Отворачиваюсь, не желая слушать раздражающие сопли. На пробежку вставать через четыре часа, да и мозг перезагрузить надо, чтобы план действия состряпать. Девчонка думает, что отшила, а на самом деле разбудила охотничий инстинкт. Не хочет быть Музой, станет призом на одну ночь.
С такими греющими мыслями проваливаюсь в сон, где она подо мной, прижатая моим телом к траве, ездит по ней от глубоких толчков, а в колдовских, широко распахнутых глазах желтеют нереальным светом две луны. Точно ведьма.
Просыпаюсь весь в поту и с ощущением, что достаточно слегка коснуться члена, и привет пубертатный возраст, когда кончал от трения по простыне. Воздух под парусиной прогрелся от солнца так, что невозможно нормально дышать. За тканевой стенкой слышатся голоса, ритмичные щелчки по клавиатуре, женский визг и всплеск воды.
— Разоспался, — не отвлекаясь от экрана резюмирует Артём, продолжая строчить о размножениях единорогов. — Кофе в чайнике. Есть ещё растворимый и вода в котелке.
— А пожрать чего? — лениво потягиваюсь, плюнув на пробежку и зарядку. Оторвусь в зале после выходных, увеличив кардионагрузку.
— Девчонки бутерброды нарезали, — машет в сторону большого навеса, где жужжит основная масса участников конференции. — Ещё обещали кашу «дружба» на костре приготовить.
— Лучше бутерброды и кофе, — передёргиваю плечами от неприятно пробежавших вдоль позвоночника мурашек. Терпеть не могу дружбу пшена, риса и изюма. По-отдельности — пожалуйста, а вместе это уже гадость.
У костра крутится моя блондинка, помешивая варево в котле. С чем её ночью сравнила Анита? Бисквит с кремом, от сладости которого сводит зубы. Тоже не люблю. Прохожу мимо неё, стараясь не смотреть в сторону пышки. Признаю, что допустил вчера ошибку, потащив Надю в лес.

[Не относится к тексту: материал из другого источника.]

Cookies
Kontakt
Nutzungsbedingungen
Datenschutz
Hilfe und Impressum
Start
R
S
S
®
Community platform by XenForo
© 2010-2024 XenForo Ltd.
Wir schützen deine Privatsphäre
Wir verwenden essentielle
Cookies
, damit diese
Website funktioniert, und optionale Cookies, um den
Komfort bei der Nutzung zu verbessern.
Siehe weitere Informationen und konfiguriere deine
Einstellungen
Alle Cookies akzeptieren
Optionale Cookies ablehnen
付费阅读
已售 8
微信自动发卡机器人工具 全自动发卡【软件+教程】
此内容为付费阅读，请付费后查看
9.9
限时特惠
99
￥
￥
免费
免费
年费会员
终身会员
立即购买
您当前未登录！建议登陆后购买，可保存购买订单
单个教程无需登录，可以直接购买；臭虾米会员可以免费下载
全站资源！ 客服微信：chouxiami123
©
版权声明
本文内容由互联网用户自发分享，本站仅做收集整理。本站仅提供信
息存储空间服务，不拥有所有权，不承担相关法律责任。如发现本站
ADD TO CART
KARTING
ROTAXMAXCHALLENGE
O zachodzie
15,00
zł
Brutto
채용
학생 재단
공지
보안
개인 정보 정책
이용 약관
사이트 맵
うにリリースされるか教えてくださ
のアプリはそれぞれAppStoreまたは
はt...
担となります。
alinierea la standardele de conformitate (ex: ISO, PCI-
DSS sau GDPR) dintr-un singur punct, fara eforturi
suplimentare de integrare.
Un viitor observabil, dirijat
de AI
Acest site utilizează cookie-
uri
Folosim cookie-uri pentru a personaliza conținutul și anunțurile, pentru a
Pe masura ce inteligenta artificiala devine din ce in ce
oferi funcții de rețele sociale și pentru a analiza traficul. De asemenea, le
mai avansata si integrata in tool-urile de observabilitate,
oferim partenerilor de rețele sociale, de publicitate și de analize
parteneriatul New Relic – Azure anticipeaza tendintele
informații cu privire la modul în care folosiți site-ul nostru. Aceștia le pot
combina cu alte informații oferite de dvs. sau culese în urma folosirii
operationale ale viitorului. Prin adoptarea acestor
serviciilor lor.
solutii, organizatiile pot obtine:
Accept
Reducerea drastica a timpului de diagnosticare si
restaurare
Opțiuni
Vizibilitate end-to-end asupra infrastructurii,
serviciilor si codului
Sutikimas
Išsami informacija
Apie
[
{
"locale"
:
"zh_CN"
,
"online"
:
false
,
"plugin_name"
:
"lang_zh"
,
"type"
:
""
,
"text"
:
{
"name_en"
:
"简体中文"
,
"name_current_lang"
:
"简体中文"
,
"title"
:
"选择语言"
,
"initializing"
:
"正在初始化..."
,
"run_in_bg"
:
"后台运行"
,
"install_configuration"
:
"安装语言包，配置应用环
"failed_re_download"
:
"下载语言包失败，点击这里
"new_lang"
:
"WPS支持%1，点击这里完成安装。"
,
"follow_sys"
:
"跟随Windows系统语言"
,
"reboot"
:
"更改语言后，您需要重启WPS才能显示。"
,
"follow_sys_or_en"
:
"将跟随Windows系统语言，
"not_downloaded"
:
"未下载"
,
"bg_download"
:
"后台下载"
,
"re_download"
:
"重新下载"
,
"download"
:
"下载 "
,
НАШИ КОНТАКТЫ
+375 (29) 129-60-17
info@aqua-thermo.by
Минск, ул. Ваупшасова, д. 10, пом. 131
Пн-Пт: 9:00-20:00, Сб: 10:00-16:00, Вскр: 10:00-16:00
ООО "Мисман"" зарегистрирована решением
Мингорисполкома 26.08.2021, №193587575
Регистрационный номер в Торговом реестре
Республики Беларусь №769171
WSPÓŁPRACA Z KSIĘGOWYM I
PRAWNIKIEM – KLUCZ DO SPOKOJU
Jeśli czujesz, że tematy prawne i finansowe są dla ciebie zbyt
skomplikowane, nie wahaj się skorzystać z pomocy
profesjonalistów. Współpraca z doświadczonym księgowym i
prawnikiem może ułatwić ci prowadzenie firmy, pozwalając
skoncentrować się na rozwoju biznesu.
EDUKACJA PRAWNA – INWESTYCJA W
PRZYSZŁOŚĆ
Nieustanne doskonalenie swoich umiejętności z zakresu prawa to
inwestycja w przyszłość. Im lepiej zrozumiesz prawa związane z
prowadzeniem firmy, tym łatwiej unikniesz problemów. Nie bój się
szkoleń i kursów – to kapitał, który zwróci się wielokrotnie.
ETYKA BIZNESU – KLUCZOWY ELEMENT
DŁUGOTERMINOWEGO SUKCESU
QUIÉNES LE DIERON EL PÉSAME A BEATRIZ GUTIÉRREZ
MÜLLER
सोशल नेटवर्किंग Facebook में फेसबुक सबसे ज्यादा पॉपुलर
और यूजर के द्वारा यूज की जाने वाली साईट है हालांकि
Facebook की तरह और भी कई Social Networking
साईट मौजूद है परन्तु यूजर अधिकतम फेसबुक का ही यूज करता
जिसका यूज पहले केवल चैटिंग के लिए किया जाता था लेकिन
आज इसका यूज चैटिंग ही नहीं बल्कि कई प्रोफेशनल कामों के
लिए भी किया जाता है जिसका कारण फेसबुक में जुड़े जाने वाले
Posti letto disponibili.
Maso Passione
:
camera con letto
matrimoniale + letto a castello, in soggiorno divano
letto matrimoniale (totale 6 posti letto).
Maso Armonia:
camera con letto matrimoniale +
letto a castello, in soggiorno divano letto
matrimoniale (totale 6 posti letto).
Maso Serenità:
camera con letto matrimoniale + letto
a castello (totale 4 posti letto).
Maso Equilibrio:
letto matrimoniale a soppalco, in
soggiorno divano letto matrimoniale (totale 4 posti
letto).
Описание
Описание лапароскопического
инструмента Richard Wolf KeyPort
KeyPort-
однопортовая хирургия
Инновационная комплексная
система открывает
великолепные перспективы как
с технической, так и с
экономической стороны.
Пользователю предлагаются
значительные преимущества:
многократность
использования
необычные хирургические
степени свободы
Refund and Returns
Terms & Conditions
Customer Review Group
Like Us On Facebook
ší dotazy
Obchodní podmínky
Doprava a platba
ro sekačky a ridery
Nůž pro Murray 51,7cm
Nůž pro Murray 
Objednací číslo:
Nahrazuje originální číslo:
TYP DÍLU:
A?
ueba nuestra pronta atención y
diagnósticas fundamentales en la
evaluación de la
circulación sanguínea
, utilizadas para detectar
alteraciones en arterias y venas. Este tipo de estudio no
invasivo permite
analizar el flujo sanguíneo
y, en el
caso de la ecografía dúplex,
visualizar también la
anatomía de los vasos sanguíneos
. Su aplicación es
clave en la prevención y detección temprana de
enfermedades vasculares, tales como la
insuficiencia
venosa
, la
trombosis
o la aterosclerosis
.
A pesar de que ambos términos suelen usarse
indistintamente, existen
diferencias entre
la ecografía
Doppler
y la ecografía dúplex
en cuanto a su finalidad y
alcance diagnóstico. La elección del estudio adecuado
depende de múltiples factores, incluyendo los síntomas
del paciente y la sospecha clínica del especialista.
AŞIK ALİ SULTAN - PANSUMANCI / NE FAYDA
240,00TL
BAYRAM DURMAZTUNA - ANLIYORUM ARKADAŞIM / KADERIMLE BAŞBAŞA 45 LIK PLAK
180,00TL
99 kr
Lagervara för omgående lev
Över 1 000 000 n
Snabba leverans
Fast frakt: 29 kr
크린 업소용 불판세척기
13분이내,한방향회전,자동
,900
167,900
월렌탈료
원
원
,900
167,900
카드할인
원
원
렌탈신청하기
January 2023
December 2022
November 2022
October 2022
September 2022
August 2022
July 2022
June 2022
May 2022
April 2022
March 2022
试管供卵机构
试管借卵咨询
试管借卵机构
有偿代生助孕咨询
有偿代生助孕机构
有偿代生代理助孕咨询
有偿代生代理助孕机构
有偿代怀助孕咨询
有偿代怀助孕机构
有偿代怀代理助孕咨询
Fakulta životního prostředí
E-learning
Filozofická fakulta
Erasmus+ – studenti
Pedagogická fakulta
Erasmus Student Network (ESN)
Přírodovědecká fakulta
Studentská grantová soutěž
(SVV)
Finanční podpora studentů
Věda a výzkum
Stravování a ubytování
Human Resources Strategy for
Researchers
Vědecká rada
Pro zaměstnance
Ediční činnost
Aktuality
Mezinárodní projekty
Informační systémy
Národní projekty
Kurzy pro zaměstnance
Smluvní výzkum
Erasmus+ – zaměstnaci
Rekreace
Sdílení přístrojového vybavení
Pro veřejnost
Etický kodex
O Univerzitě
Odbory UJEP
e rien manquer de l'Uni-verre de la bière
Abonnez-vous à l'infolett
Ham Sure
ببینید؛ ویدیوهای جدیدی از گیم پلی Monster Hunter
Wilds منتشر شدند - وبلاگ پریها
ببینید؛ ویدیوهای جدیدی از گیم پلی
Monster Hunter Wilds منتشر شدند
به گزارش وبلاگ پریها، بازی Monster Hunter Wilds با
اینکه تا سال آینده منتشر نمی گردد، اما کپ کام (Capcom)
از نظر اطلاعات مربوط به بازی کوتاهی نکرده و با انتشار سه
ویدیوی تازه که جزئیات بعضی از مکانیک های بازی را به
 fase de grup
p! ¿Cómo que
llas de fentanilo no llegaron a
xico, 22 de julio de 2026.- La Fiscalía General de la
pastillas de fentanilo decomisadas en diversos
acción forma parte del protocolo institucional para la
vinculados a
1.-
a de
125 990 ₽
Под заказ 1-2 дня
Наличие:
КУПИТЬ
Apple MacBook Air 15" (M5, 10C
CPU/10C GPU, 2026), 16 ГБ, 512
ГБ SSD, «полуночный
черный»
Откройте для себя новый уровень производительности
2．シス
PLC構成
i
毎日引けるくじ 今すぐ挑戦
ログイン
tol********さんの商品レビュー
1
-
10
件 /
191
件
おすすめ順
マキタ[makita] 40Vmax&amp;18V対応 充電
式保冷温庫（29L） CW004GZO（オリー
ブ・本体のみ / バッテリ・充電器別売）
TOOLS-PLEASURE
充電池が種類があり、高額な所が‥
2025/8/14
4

— Марат, доброе утро! — окрикивает Надюша, и по интонации слышно, как она улыбается. — Иди, я тебя кашей накормлю.
Разворачиваюсь к ней, собираясь уладить недоразумение. Обычно с лёгкостью расстаюсь с девицами, а тут будто ком поперёк горла встал, мешая говорить. Медленно сокращаю расстояние, продумывая речь. Девчонка не виновата, что её бисквит стал мне не по вкусу, и захотелось более диетического десерта в виде её подруги.
— Послушай, Надь, — оттягиваю неприятное признание. — Ты хорошая, красивая, очень соблазнительная девушка, достойная крепких и долгих отношений, а я тот мудак, который предпочитает разовый перепихон на заднем сидение автомобиля. И стихи мои… Понял вчера, что не стоит переступать черту и пользоваться твоей доверчивостью. В общем, ты не для меня, а я не для тебя.
Замолкаю и жду её реакции. Половником огреет? Приложится ладонью к щеке? Пошлёт в долгое, пешее путешествие туда, где темно и не светит солнце? Надежда смотрит, судорожно бегает взглядом по мне, по инерции продолжает мешать черпаком отвратительную кашу, а потом грустно усмехается, присев и подкинув в огонь полено.
— Ты прав. Меня не интересуют одноразовые связи. Кашу будешь?
Бросает половник в котёл, и белая жижа с коричневыми вкраплениями изюма выплёскивается, плюхаясь тошнотворной кляксой мне на кроссовки.
— Спасибо, Надь, — сам не пойму предмет своей благодарности. То ли за то, что не получил по морде, то ли за такую беспроблемную концовку, то ли за горячие шлепки на белоснежных кроссовках. — «Дружбу» не ем. Бутербродами позавтракаю.
Разворачиваюсь и ухожу подальше от обиженной женщины. Первый пункт плана выполнен. Одна помеха устранена. Танцуем дальше.